The report notes that real wage growth was flat in October, almost certainly started falling last month, and is unlikely to start growing again until the final quarter of 2022. As a result, real wages are on course to be just 0.1 per cent higher at the end of 2022 than at the start.

By the end of 2024, real wages are set to be £740 a year lower than had the UK’s (already sluggish) pre-pandemic pay growth continued. This shows just how much the Covid-19 crisis has scarred pay packets across Britain, says the Foundation.

The peak of the squeeze will come in April, says the report, which risks being a cost of living catastrophe as energy bills and taxes rise steeply overnight.

The cap on energy bills is expected to rise by around £500 a year. Coupled with a further £100 rise to recoup the costs associated with energy firm failures, this could mean a typical energy bill rising by around £600 a year.

This rise will fall disproportionately on low-income families as they spend far more of their income on energy. The share of income spent on energy bills among the poorest households is set to rise from 8.5 to 12 per cent – three times as high as the share spent by the richest households.

Higher-income families will instead by disproportionately affected by rising tax bills in April.

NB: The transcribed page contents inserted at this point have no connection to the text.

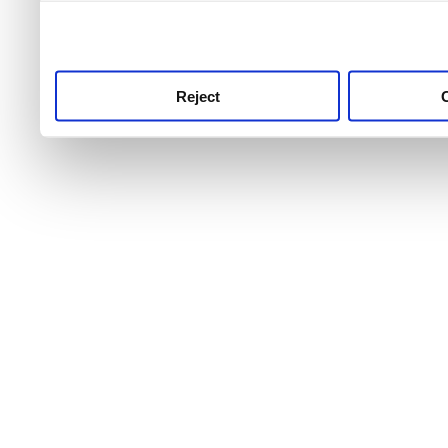
use this service, remembe
service.
Reject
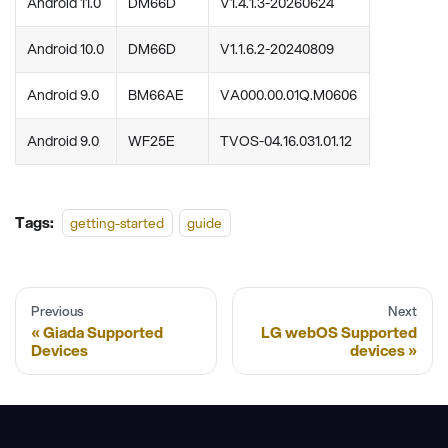
Android 11.0
DM66D
V1.4.1.3-20260624
Android 10.0
DM66D
V1.1.6.2-20240809
Android 9.0
BM66AE
VA000.00.01Q.M0606
Android 9.0
WF25E
TVOS-04.16.031.01.12
Tags:
getting-started
guide
Previous
Next
Giada Supported
LG webOS Supported
Devices
devices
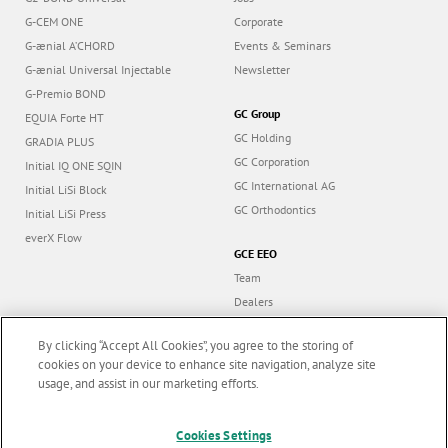
G-CEM ONE
Corporate
G-ænial A’CHORD
Events & Seminars
G-ænial Universal Injectable
Newsletter
G-Premio BOND
GC Group
EQUIA Forte HT
GC Holding
GRADIA PLUS
GC Corporation
Initial IQ ONE SQIN
GC International AG
Initial LiSi Block
GC Orthodontics
Initial LiSi Press
everX Flow
GCE EEO
Team
Dealers
Education
By clicking “Accept All Cookies”, you agree to the storing of
Contact
cookies on your device to enhance site navigation, analyze site
Dealer portal
usage, and assist in our marketing efforts.
Marketing updates
x
Cookies Settings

The average combined impact of the freeze to income tax thresholds and the 1.25 per cent increase in personal National Insurance contributions is £600 per household. For families in the top half of the income distribution, the NI rise alone will raise tax bills by £750 on average.

The Foundation says the scale of this April cost of living catastrophe, at a time of falling real wages, means the government is likely to have to act.

While there is little the Chancellor can do in the short-term to tame inflation or boost wage growth, the welcome 6.6 per cent rise in the National Living Wage next April should protect the lowest earners from shrinking pay packets.

The top priority for further action should be tackling rising energy bills, says the Foundation. Options for doing so include:

  • Reducing the size of the energy cap rise directly. Compensating energy suppliers for a six month, £200 reduction would cost around £2.7 billion, or £450 million if focused on lower-income households on Universal Credit.
  • Extending the time period over which the costs of supplier failures are recouped, with the £100 bill rise reflecting a policy of recouping costs over a single year.
  • Moving environmental and social levies currently added to electricity bills into general taxation, saving households £160 per year and costing up £4.5 billion per year.
  • Extending and increasing the Warm Homes Discount.

Torsten Bell, Chief Executive of the Resolution Foundation, said: “2022 will begin with Omicron at the forefront of everyone’s minds. But while the economic impact of this new wave is uncertain, it should at least be short-lived. Instead, 2022 will be defined as the ‘year of the squeeze’.

“The overall picture is likely to be one of prices surging and pay packets stagnating. In fact, real wages have already started falling, and are set to go into next Christmas barely higher than they are now.

“The peak of the squeeze will be in April, as families face a £1,200 income hit from soaring energy bills and tax rises. So large is this overnight cost of living catastrophe that it’s hard to see how the Government avoids stepping in.

“Top of the Government’s New Year resolutions should be addressing April’s energy bills hike, particularly for the poorest households who will be hardest hit by rising gas and electricity bills.”